Türkiye ELAZIĞ 12. Yüzyıl
1156/57
Kendi adıyla bilinen mahallede ve Nizâmettin Caddesi üzerindedir. Mahallinde “Cami-i Kebîr”, “Cami-i Muazzam”, “Cami-i Azam” ve “Eğri Minareli Cami” diye de anılmakta olup, bazı yayınlara bu adlarla da geçmiştir.

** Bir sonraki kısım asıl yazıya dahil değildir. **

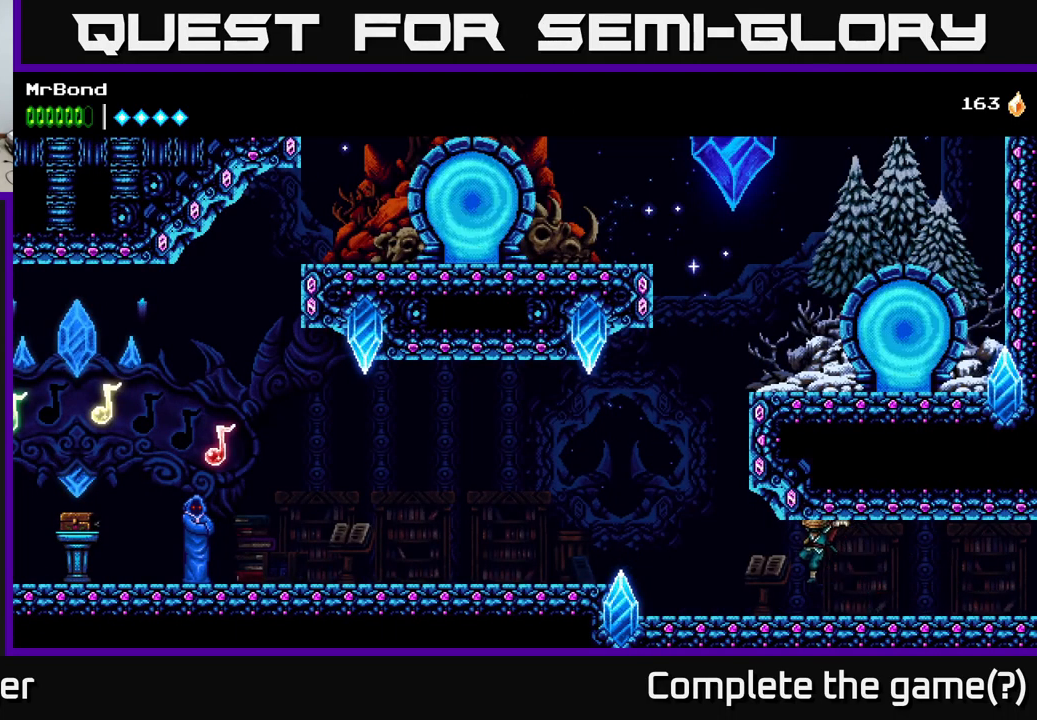
{"buttons": ["A", "DPAD_LEFT"], "left_stick": "center", "right_stick": "center", "events": [[417, "A", "down"]]}
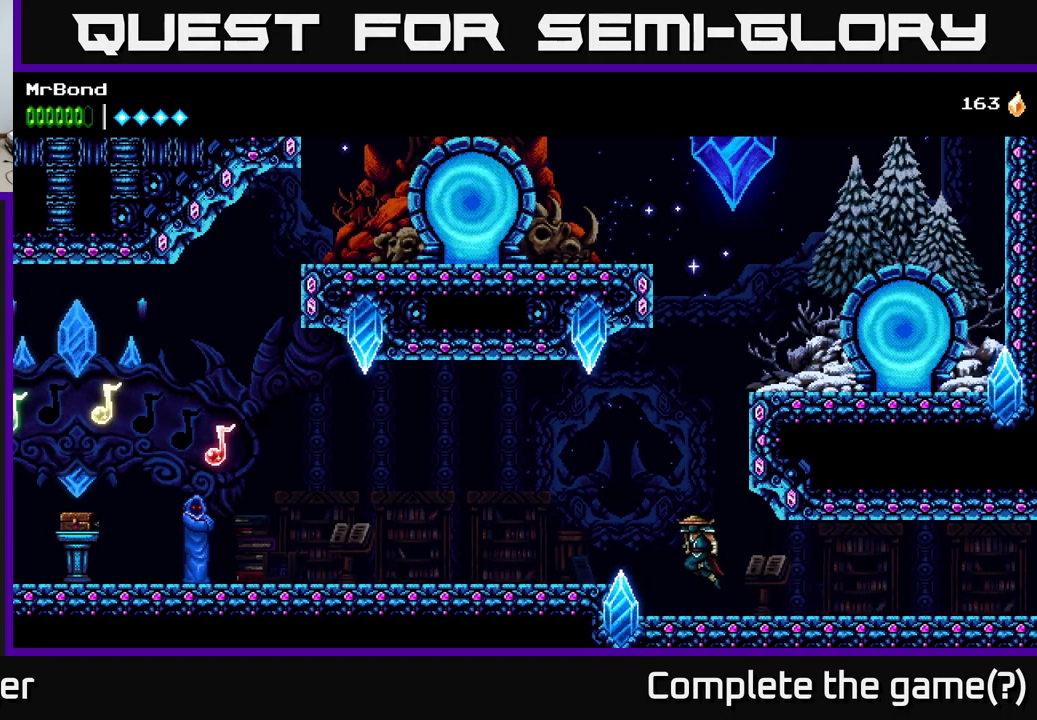
{"buttons": ["L1", "DPAD_LEFT"], "left_stick": "center", "right_stick": "center", "events": [[33, "A", "up"], [500, "L1", "down"]]}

Harput Kalesi’nin kuzey-batısındaki düzlükte ve kuzey-güney yönünde uzanan dikdörtgen bir oturum alanı üzerine inşa edilmiştir; beden duvarları, kaba yonu ve moloz taş örgülüdür. Hâlihazırda, doğu, batı ve güney duvarlarında birer kapı bulunmaktadır. Güney cephesinin doğu köşesine yakın kapısı, söveleri ve sivri kemeri tuğla örgülü derinliği az bir niş şeklinde düzenlenmiş olup, nişin içine yerleştirilmiş kesme taş örgülü dikdörtgen açıklıktan ibârettir; hâlihazırda üç basamaklı bir merdivenle çıkılmaktadır. Aynı cephenin takriben ortasında ve cepheden taşan, yarım daire planlı ve üstte yarı küresel bir kütle olarak nihayetlenen tuğla örgülü mihrap çıkması dikkati çeker.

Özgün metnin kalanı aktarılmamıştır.